Happily, war touring in these parts can also go hand in hand with wine touring—and not just any wine but champagne. Though Château-Thierry is located in the administrative region of Picardy and the department of Aisne, 16 miles from the border of the Champagne region (actually called Champagne-Ardenne), its surroundings lie within the champagne appellation.
As indicated above the entrance to the MAFA, the Chateau-Thierry area represents “the gates to champagne.” The tourist office is therefore well armed to advise visitors on how and where to visit champagne producers within a 20-minute drive east or west along the Marne, and they can call ahead to make last-minute appointments with grower-producers. (An article about champagne producers of this portion of the Marne Valley is coming soon.)

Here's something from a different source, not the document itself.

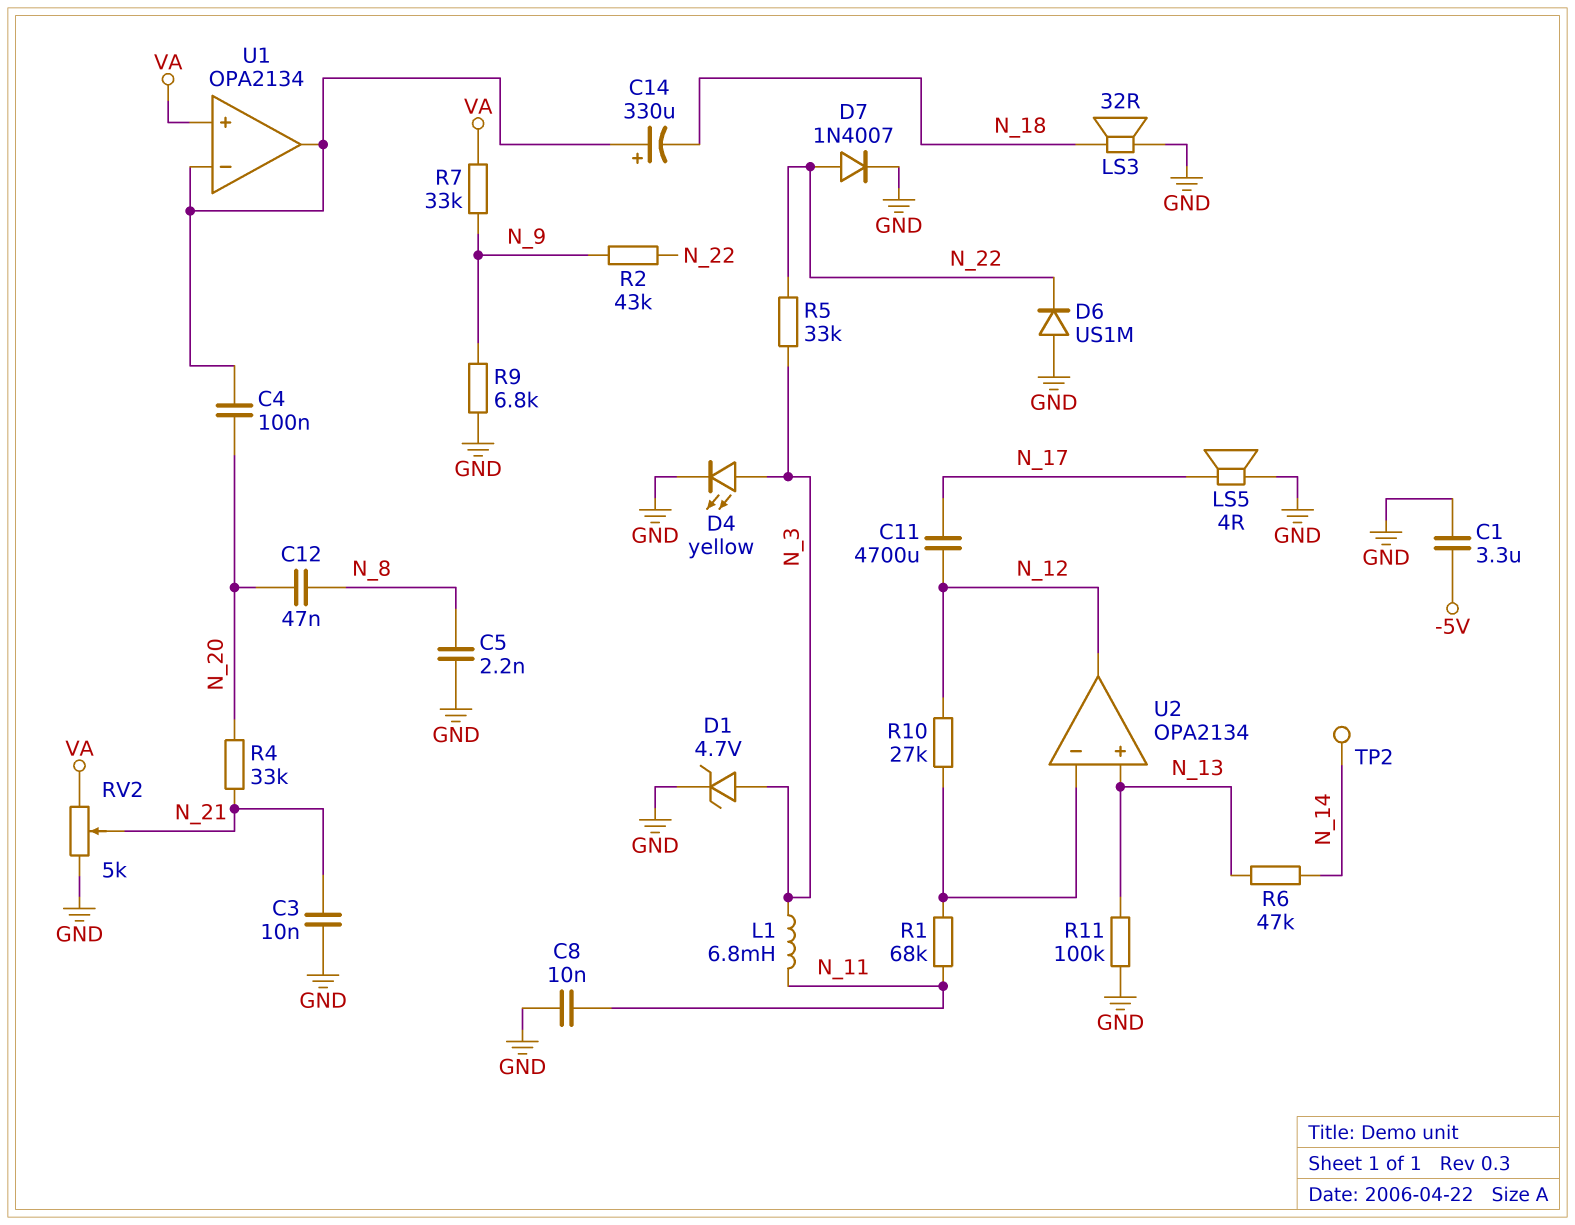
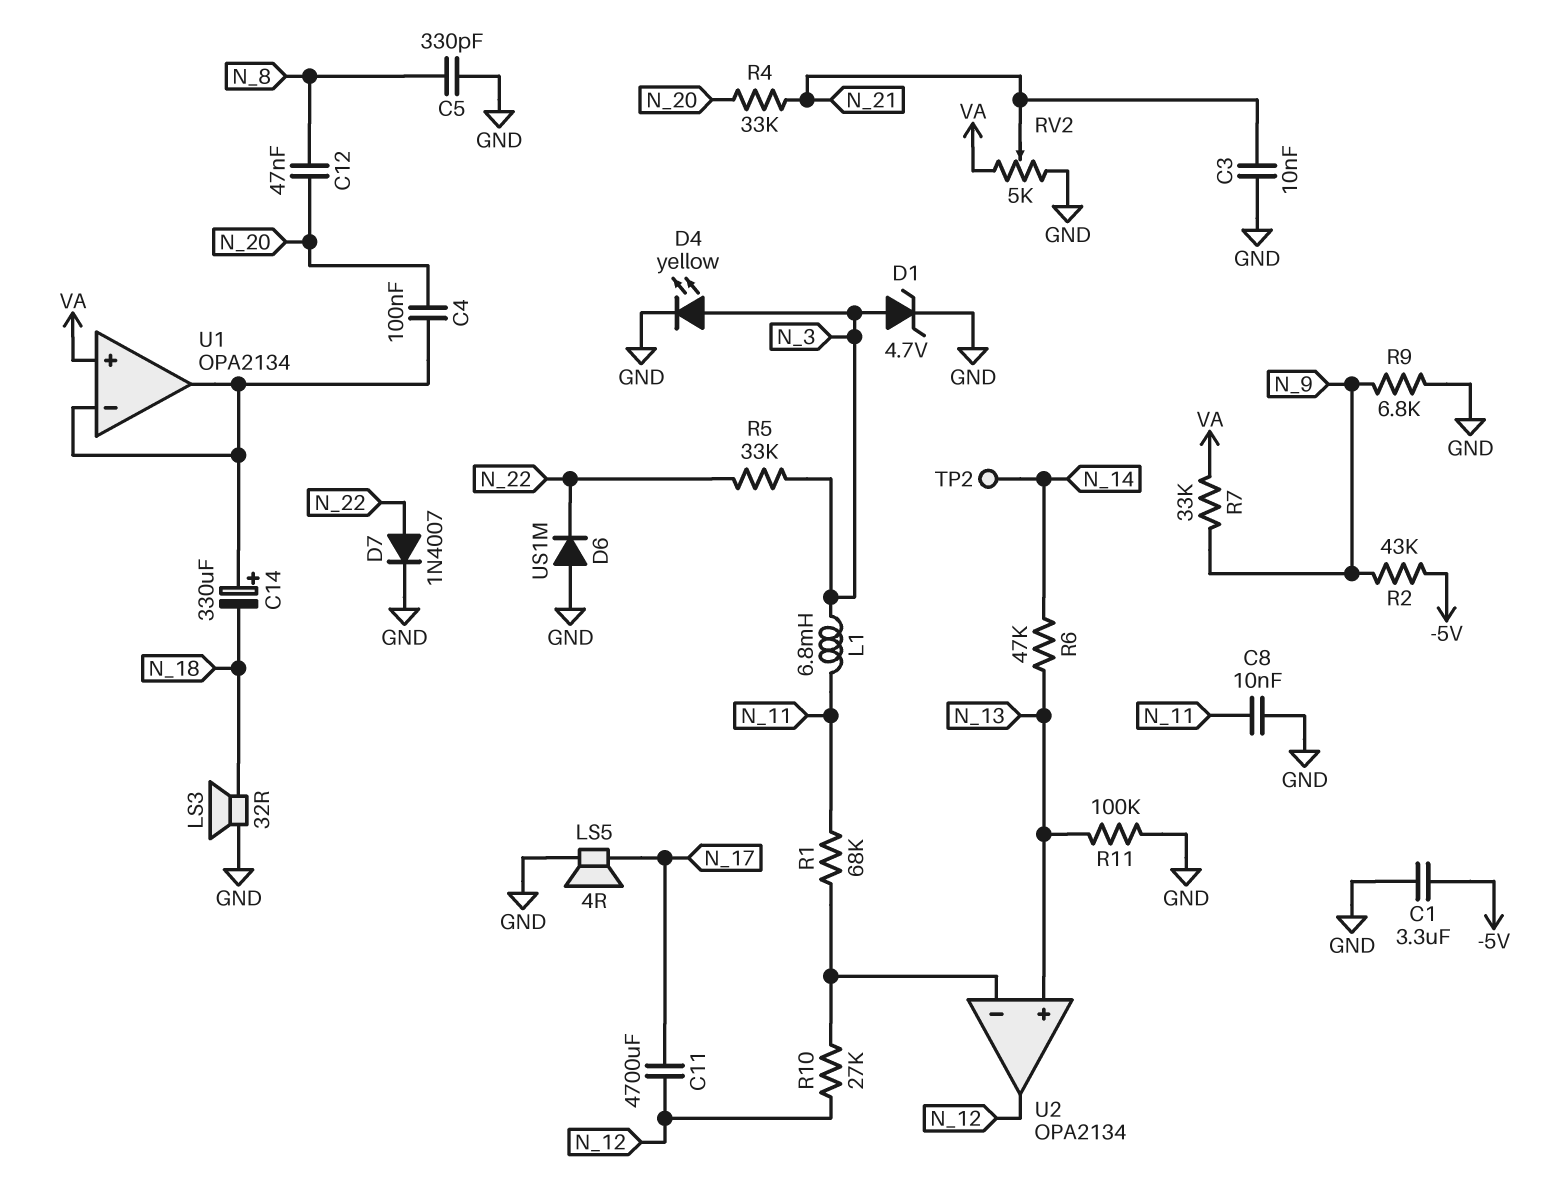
C5: 2.2nF (GND, N_8) -> 330pF (GND, N_8)
R2: 43k (N_9, N_22) -> 43k (-5V, N_9)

Finally, in keeping with the MAFA’s historical role as a center for cultural exchanges and learning, there is a space for temporary exhibitions and a room where children can come to learn English.
The MAFA is not a destination in itself, but the starting point for further explorations in this once war-torn, still champagne-filled stretch of the Marne River.

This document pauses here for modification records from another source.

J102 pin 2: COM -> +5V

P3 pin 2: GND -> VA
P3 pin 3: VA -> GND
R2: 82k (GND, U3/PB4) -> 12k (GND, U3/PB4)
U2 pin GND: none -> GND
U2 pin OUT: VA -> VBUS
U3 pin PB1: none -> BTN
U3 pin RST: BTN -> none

With time and interest, one might take a stroll to see the admirable facades of the theater, city hall and food market on the town’s central square and to look up towards the ramparts of the chateau occupied over 1000 years ago by a certain King Thierry IV before the Counts of Champagne took control of the region. Some medieval ruins still remain behind the ramparts.
The town’s major historical sight, involving neither champagne nor war, is its Hôtel Dieu, the former central hospital with a rich collection of works received during its centuries as a religious institution. There’s also a museum dedicated to 17th-century fable writer Jean de La Fontaine.
For outdoor entertainment, an enjoyable, family-friendly birds of prey show takes place April-September beside the chateau ruins, where, among others, a North American bald eagle takes flight.
Maison de l’Amitié France-Amérique / Château-Thierry Tourist Office, 2 place des Etats-Unis, 02400 Château-Thierry. Tel. 03 23 83 51 14.